WORK INSTRUCTION: Please set down word for word every line from the one holding "[496,259,518,271] [65,285,130,297] the" to the end of the data below, both included.
[DATA TO USE Boundary: Start]
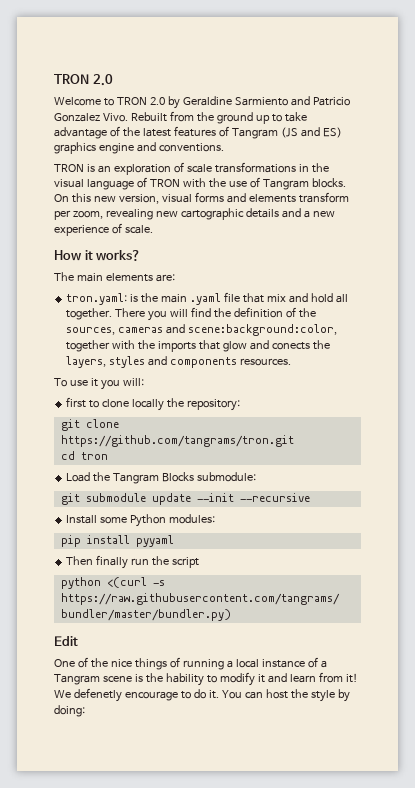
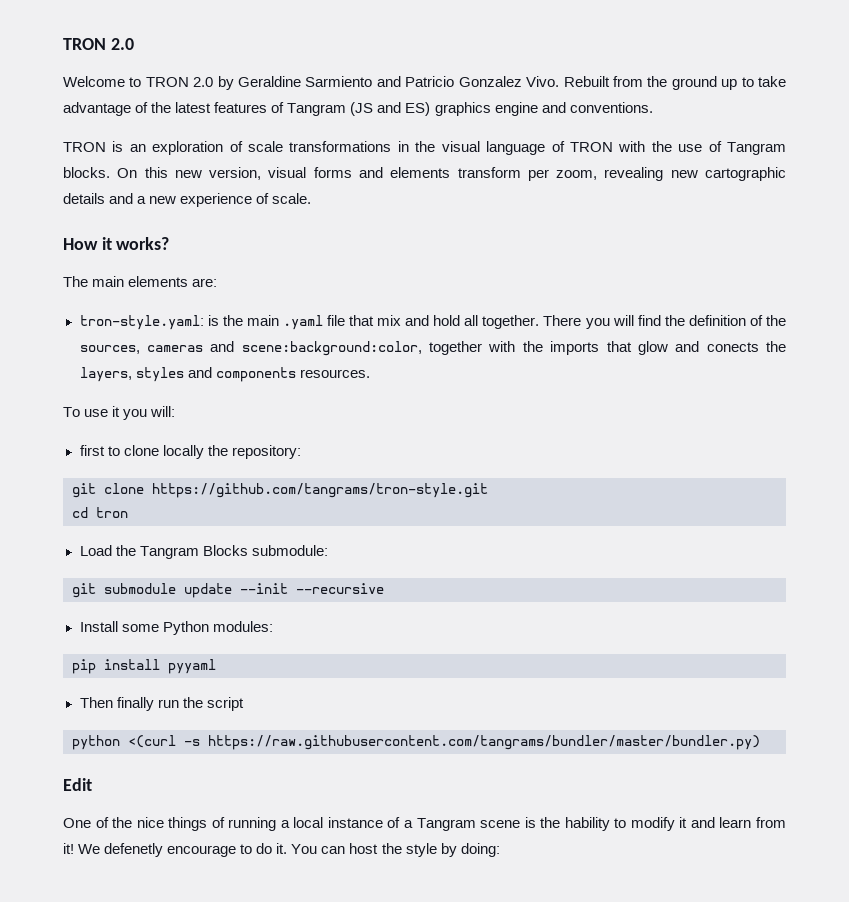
[66,293,128,305] tron.yaml: -> [79,315,204,330] tron-style.yaml:
[60,435,294,447] https://github.com/tangrams/tron.git -> [152,483,488,498] https://github.com/tangrams/tron-style.git

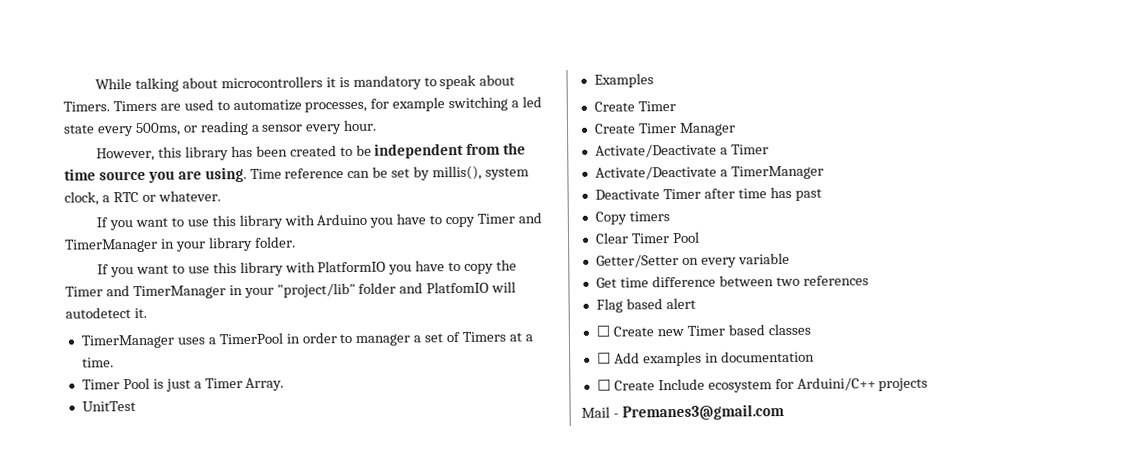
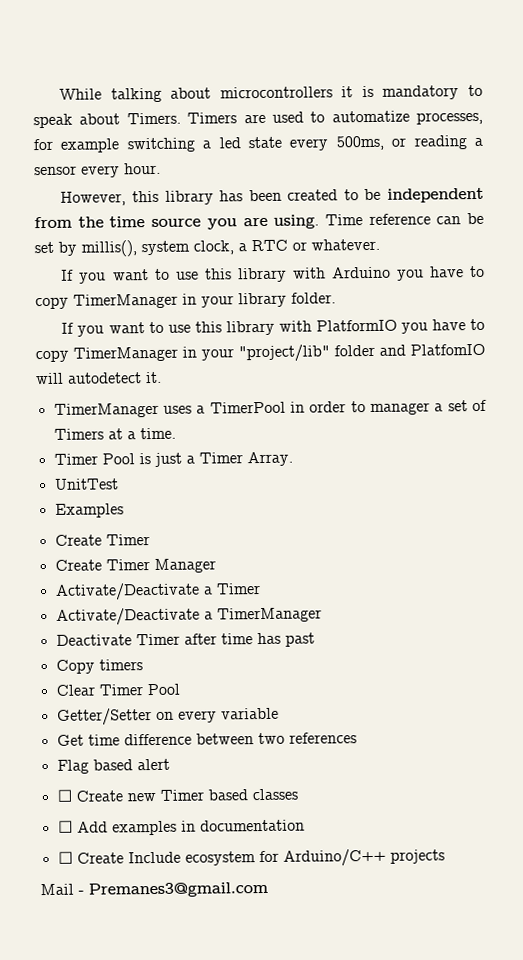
[477,212,542,224] Timer and -> (69, 303) none
[496,259,518,271] [65,285,130,297] the Timer and -> (69, 356) none
[796,377,876,391] Arduini/C++ -> [282,848,386,867] Arduino/C++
[DATA TO USE Boundary: End]
ANSWER BELOW:
[496,259,518,271] [65,285,130,297] the Timer and -> (69, 356) none
[796,377,876,391] Arduini/C++ -> [282,848,386,867] Arduino/C++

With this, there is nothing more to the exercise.